* [DIE AUFGABE]: Schreib die Daten neu, vom Anfang bis einschließlich der Zeile mit „This construction allows“, und setz dabei „moisture“ an die Stelle von „humidity“. Alles andere bleibt unverändert, und die Bilder lässt du weg.

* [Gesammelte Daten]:
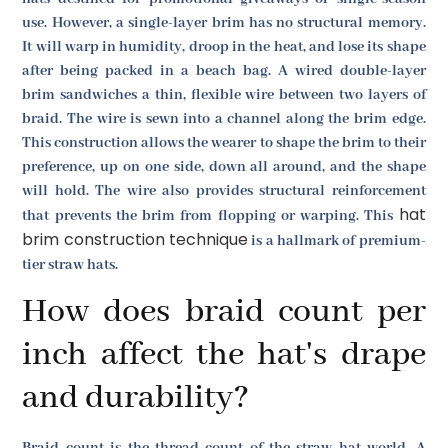
use. However, a single-layer brim has no structural memory.
It will warp in humidity, droop in the heat, and lose its shape
after being packed in a beach bag. A wired double-layer
brim sandwiches a thin, flexible wire between two layers of
braid. The wire is sewn into a channel along the brim edge.
This construction allows the wearer to shape the brim to their
preference, up on one side, down all around, and the shape
will hold. The wire also provides structural reinforcement
hat
that prevents the brim from flopping or warping. This
brim construction technique
is a hallmark of premium-
tier straw hats.
How does braid count per
inch affect the hat's drape
and durability?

* [DEINE LÖSUNG]:
use. However, a single-layer brim has no structural memory.
It will warp in moisture, droop in the heat, and lose its shape
after being packed in a beach bag. A wired double-layer
brim sandwiches a thin, flexible wire between two layers of
braid. The wire is sewn into a channel along the brim edge.
This construction allows the wearer to shape the brim to their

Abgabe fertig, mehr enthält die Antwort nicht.